Assemblage theory within the social sciences has paid no mind to the practice of assemblage across the visual, plastic, and literary arts—a practice famously devoted to “everyday stuff.” How can such practice differently animate that theory? And how can the theory expand our apprehension of the artistic mode we associate with the likes of Joseph Cornell, Robert Rauschenberg, Noah Purifoy, and Betye Saar (who “just started collecting stuff”). Answering those questions can help to explain why we’re in a moment when stuff has attained a new kind of value within the arts and drawn increasing attention within the humanities.
Cosponsored by the Department of English.
Bill Brown is the Karla Scherer Distinguished Service Professor in American Culture at the University of Chicago. In the past, his research focused on popular literary genres (e.g. science fiction, the Western), on recreational forms (baseball, kung fu), and on the ways that mass-cultural phenomena (from roller coasters to Kodak cameras) impress themselves on the literary imagination. His work is predicated on the belief that the actor literary analysis can become a "historiographical operation" all its own.

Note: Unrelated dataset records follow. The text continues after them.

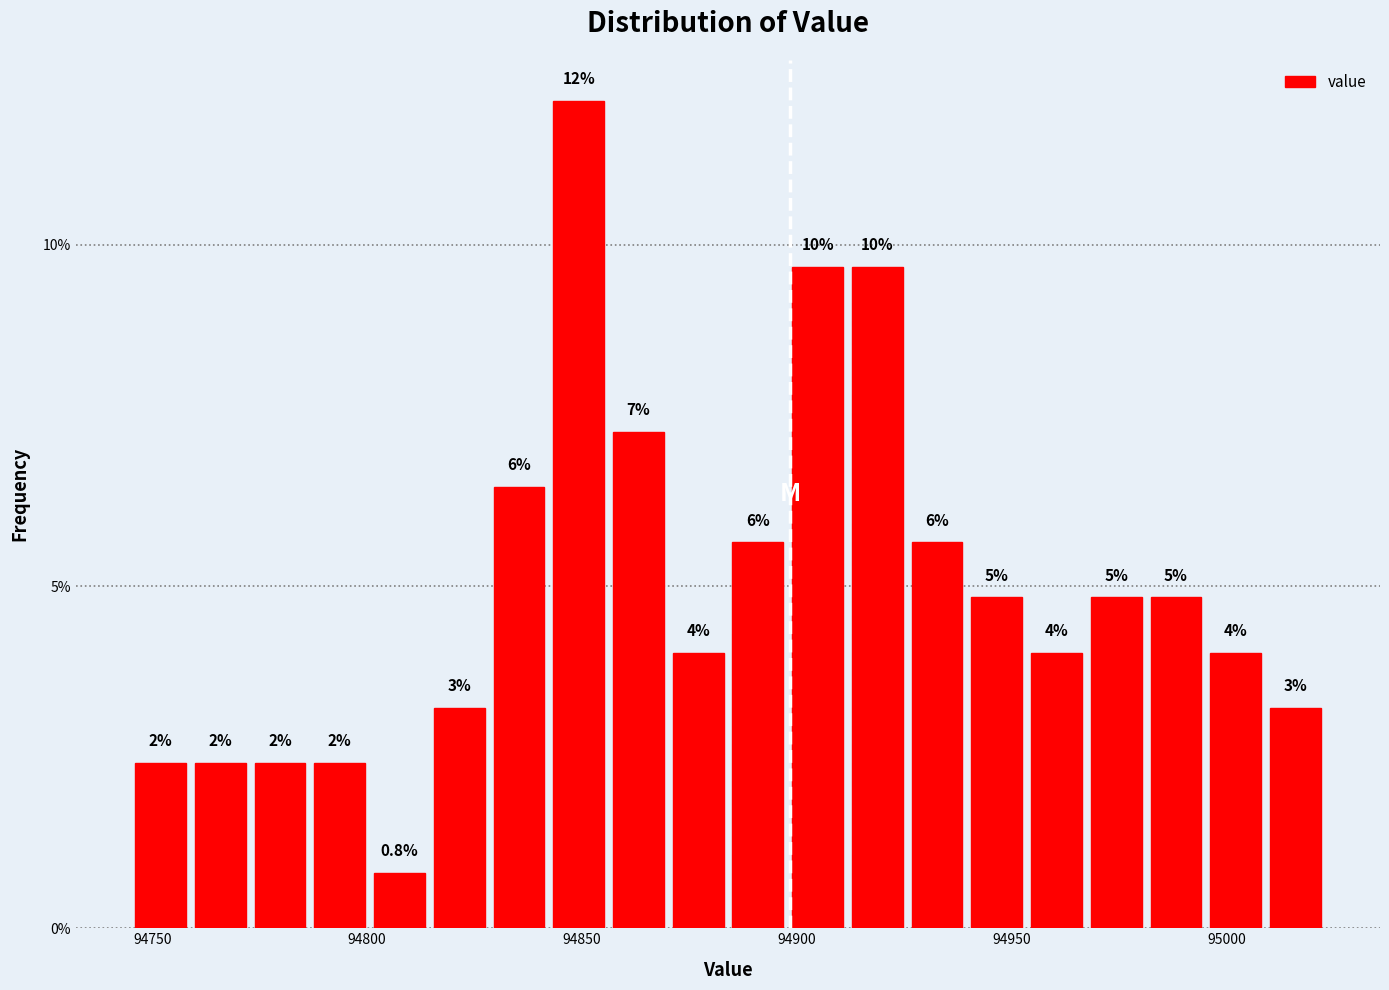

Read against the x-axis, roughly where is the centre of the tallest bar?

94850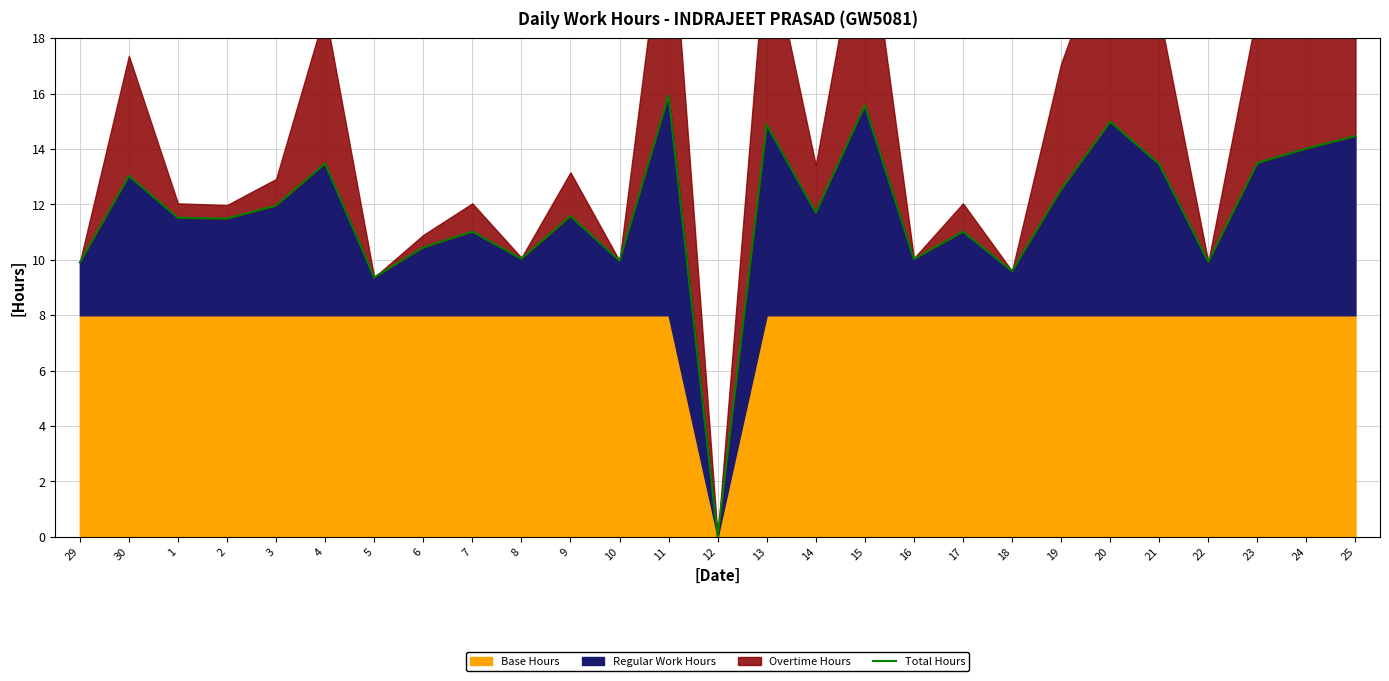

At which label does the data first exceed 11?

30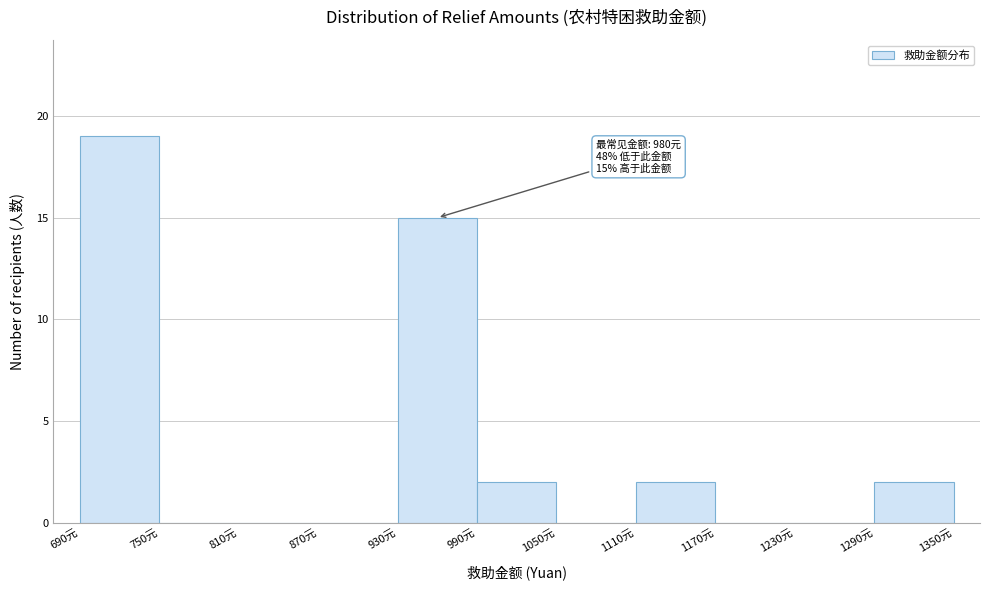

Which range on the x-axis has the tallest bar?

690 to 750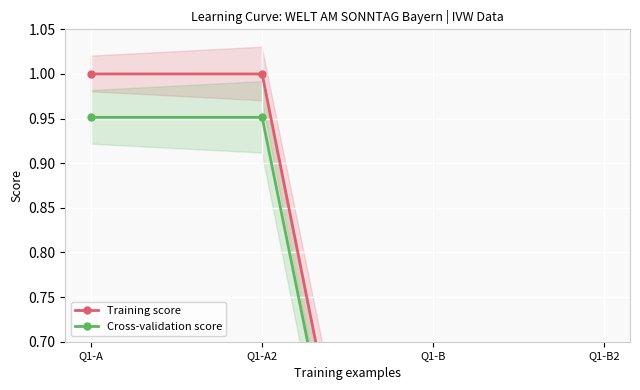

At Q1-A2, list the series in order from largest to smallest.

Training score, Cross-validation score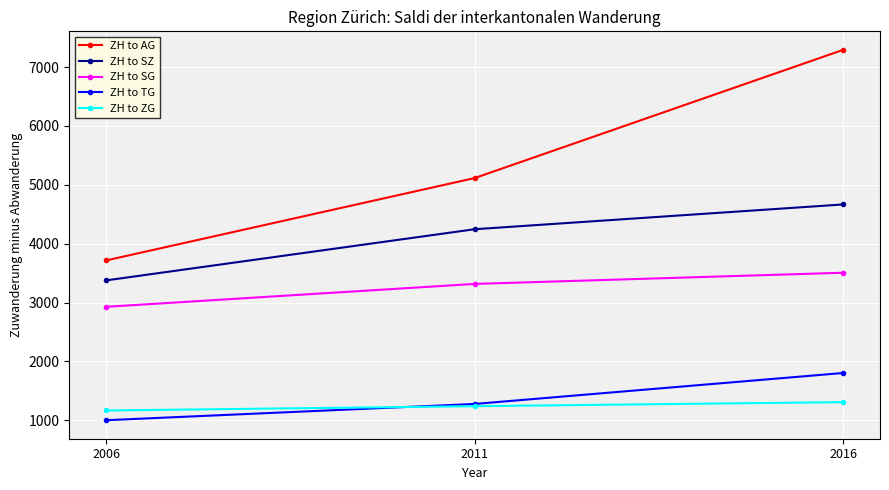

The value of ZH to ZG at 2006 is 1528. True or false?

False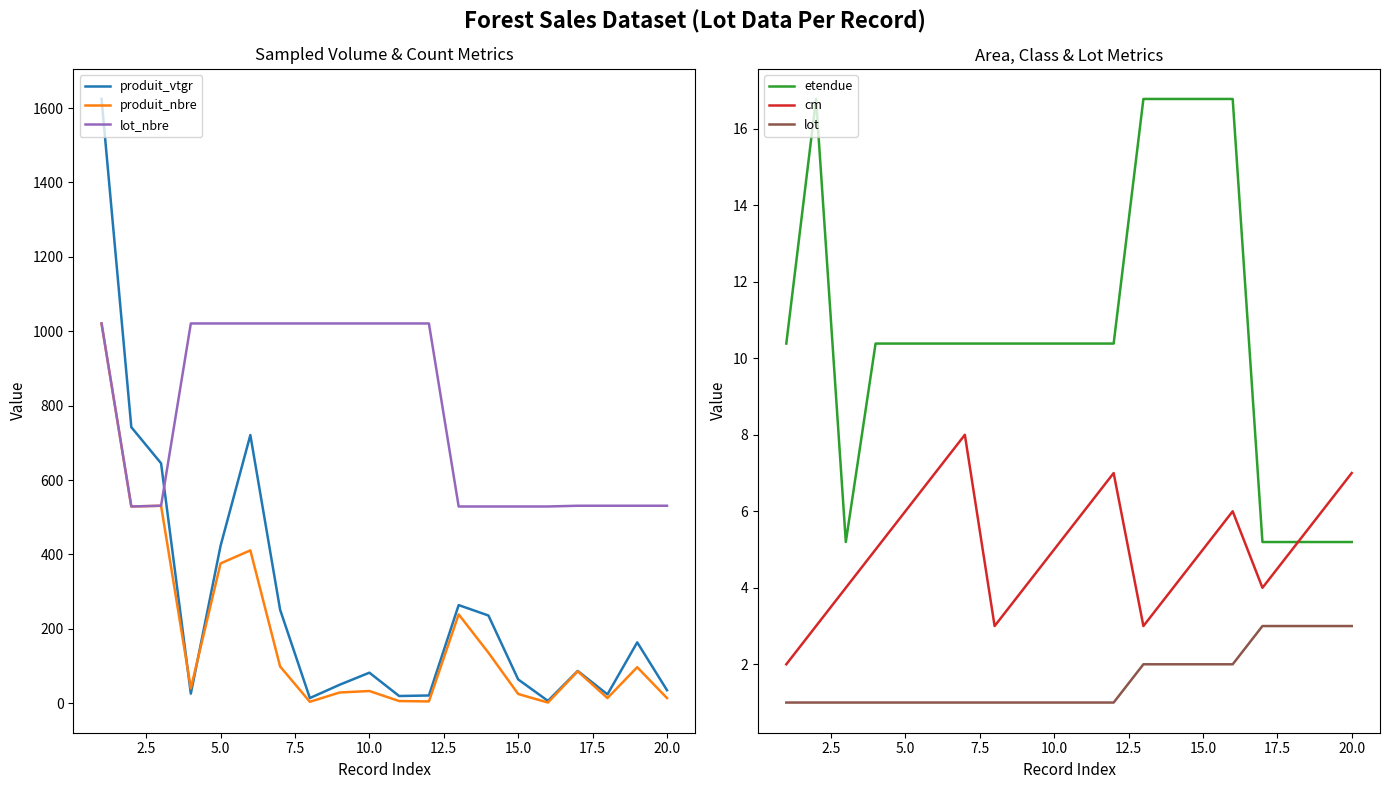

What is the minimum value shown in the chart?

1.0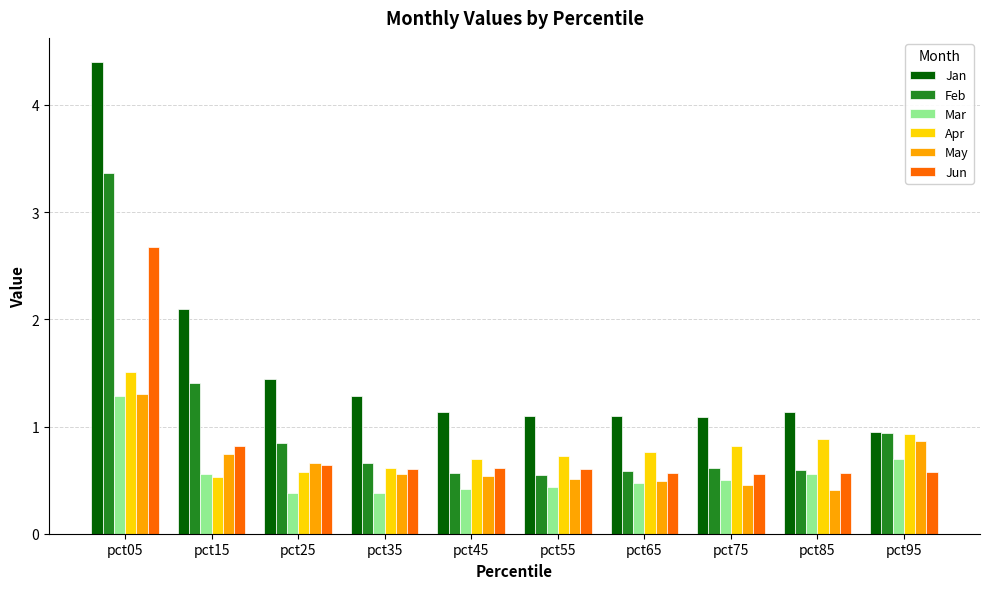

What is the total value across all series at pct35?

4.1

Recently, he became interested in the intersection of literary, visual, and material cultures, with an emphasis on "object relations in an expanded field." His observes how inanimate objects enable human subjects to form and transform themselves, and one another. In his piece, "Thing Theory," he points out how things and thingness might become new objects of critical analysis. In Other Things—focusing such analysis through‘The Matter of Modernism,’ ‘Unhuman History,’ and ‘Kitsch Kulchur’—he engages a very wide range of work: Bergson, Bachelard,Arendt, Latour; Homer, Virginia Woolf, Philip K.Dick, Shawn Wong; Man Ray, Spike Lee, Dan Flavin, Brian Jungen. Dislodging the object-thing distinction from fundamental ontology (Heidegger) and from psychoanalysis (Lacan), he uses it as a tool for apprehending the unanticipated force of an object, however banal that object may be. This is a new materialism within which the thingness of an object cannot be abstracted from the field of culture. Currently, he is working on a project called “Re-Assemblage,”which asks how assemblage practices (across the literary, visual, and plastic arts) might contribute to assemblage theory in the social sciences.